Виктор лишь покачал головой, наблюдая, как его друг, широко улыбаясь своему новому серебряному достоянию, пытается поймать в воздухе несуществующие нити. Он чувствовал не столько осуждение, сколько лёгкую грусть. Ему тоже хотелось отпустить контроль, позволить себе такое простое, глупое веселье. Но мысль о цене, о возможных последствиях, о недовольном лице Громова была сильнее. Его праздник заключался в другом — в наблюдении, анализе, сборе фактов. И в этом он тоже находил свое, особое удовлетворение.

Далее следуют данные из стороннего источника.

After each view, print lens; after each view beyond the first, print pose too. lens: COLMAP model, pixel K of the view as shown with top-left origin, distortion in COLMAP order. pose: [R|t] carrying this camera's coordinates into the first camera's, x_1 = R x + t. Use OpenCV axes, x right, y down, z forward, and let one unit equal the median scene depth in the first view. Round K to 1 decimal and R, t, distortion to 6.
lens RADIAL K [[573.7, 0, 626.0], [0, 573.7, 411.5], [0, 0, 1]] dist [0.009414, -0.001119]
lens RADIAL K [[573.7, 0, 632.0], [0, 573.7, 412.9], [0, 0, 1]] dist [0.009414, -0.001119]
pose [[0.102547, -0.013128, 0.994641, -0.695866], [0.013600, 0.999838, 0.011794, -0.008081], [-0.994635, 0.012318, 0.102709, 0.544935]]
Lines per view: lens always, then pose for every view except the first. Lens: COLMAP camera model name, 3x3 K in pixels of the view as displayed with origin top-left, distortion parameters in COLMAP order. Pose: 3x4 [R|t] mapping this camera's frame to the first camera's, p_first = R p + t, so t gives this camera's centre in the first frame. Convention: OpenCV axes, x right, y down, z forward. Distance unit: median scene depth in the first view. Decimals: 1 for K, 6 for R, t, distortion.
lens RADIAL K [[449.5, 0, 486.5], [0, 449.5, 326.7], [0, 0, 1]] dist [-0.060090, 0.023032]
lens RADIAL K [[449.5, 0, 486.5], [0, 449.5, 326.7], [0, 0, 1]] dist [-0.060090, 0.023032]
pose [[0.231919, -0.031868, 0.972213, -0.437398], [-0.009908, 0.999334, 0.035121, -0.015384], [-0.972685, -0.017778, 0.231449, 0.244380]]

На площади в это время подожгли Древо. Огненные ленты с домов потянулись к нему, как живые, и вот уже вся металлическая конструкция полыхала чистым, бездымным пламенем. Тысячи имён сгорали дотла, а пепел взмывал вверх, смешиваясь с искрами. Виктор в последний раз увидел в толпе отца — тот, запрокинув голову, смотрел на небо, и его лицо на миг исказилось болью. А потом он развернулся и пошёл прочь, не дожидаясь конца.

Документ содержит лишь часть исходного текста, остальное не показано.